Flink wins for complex event patterns and large-scale stateful processing. Spark Streaming wins for teams migrating from batch Spark. Kafka Streams wins when you want to avoid operating a processing cluster entirely.

Capacity Estimation

State sizing

Flink state lives in RocksDB (default for large state) or on the JVM heap.

// Estimate RocksDB state size per TaskManager
// Assumptions: 50M keys, 4 TaskManagers, 200 bytes per value, 2.5x RocksDB overhead

long totalKeys = 50_000_000L;
int numTaskManagers = 4;
long keysPerTM = totalKeys / numTaskManagers;  // 12.5M keys

long bytesPerValue = 200L;
double rocksDBMultiplier = 2.5;  // keys + indexes + bloom filters + tombstones

long stateBytesPerTM = keysPerTM * bytesPerValue * rocksDBMultiplier;
// ≈ 6.25GB per TaskManager

// Add 30% for incremental checkpoint overhead during recovery
long totalStatePerTM = stateBytesPerTM * 1.3;  // ≈ 8.1GB

For heap-based state, account for JVM heap after operator memory, network buffers, and GC headroom. A 16GB TaskManager with 4GB for state, 4GB for network, and 4GB for operators leaves 4GB for heap — tight.

Checkpoint storage bandwidth

Checkpoints write full state periodically and incremental diffs between. Storage bandwidth matters for checkpoint duration.

Checkpoint interval	State size	Write rate
60 seconds	100GB	~1.7 GB/sec
60 seconds	1TB	~17 GB/sec
5 minutes	100GB	~0.33 GB/sec

For S3, make sure your network link handles the write rate. Recovery reads are sequential and bulk — same bandwidth, same constraint.

Throughput

Per core, assuming CPU is the bottleneck:

Operation	Records/sec per core
Stateless filter/map	100–200K
Simple window aggregate	50–100K
Stateful join	20–50K
Complex CEP pattern	5–20K

A 4-core TaskManager doing a stateful join handles 80–200K records/sec. Profile with production data shapes before committing to a cluster size.

Observability Checklist

Flink exposes metrics via REST API, Prometheus, or Grafana.

### Objective 1
Return the passage on Flink capacity estimation from "long stateBytesPerTM = keysPerTM" to "heap — tight.".
### Objective 2
Answer these questions using the passage on Flink capacity estimation.
(a) Where does Flink state live?
(b) What write rate is given for a 60-second checkpoint interval with 100GB of state?
(c) How many records per second per core can a stateful join handle?
The lines after this passage are not needed.

### Available data
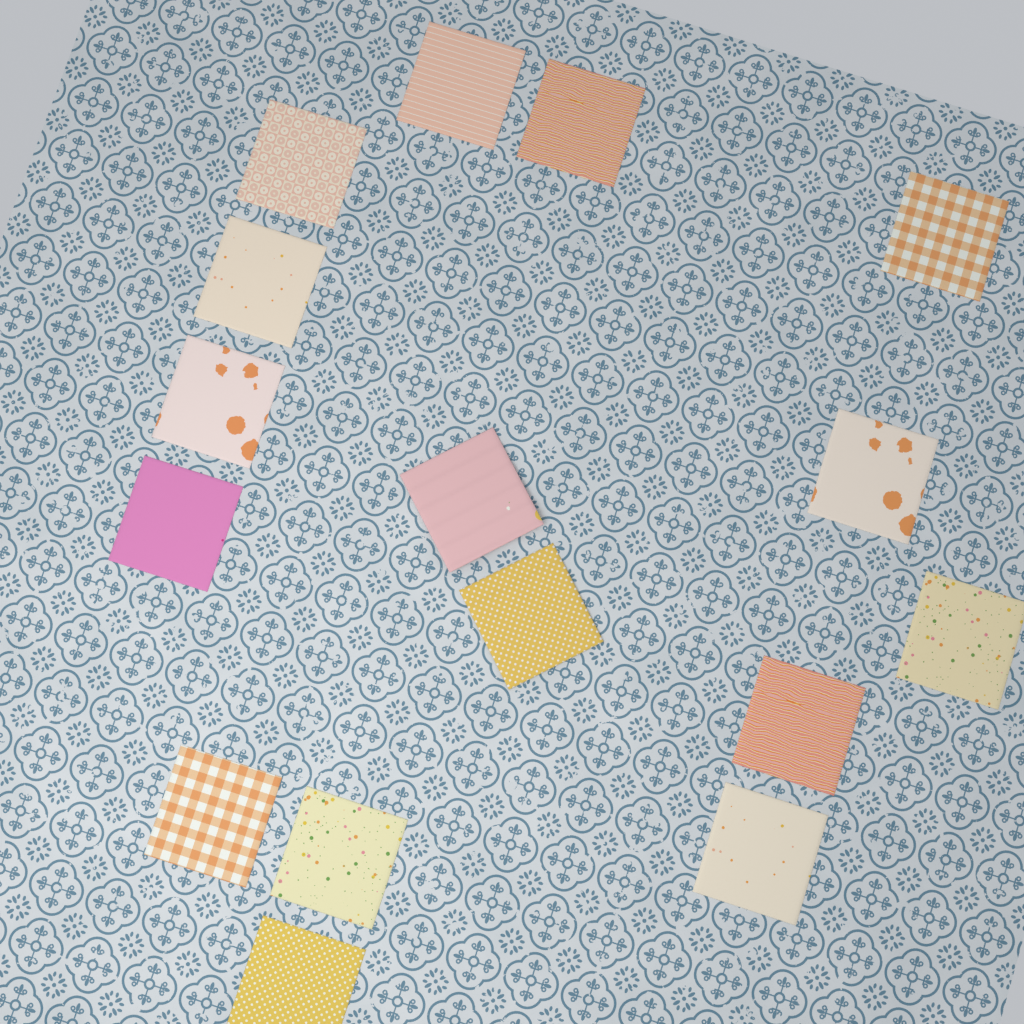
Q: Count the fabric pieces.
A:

### Correct output 1
long stateBytesPerTM = keysPerTM * bytesPerValue * rocksDBMultiplier;
// ≈ 6.25GB per TaskManager

// Add 30% for incremental checkpoint overhead during recovery
long totalStatePerTM = stateBytesPerTM * 1.3;  // ≈ 8.1GB

For heap-based state, account for JVM heap after operator memory, network buffers, and GC headroom. A 16GB TaskManager with 4GB for state, 4GB for network, and 4GB for operators leaves 4GB for heap — tight.

### Correct output 2
(a) In RocksDB (the default for large state) or on the JVM heap.
(b) About 1.7 GB/sec.
(c) 20–50K records per second per core.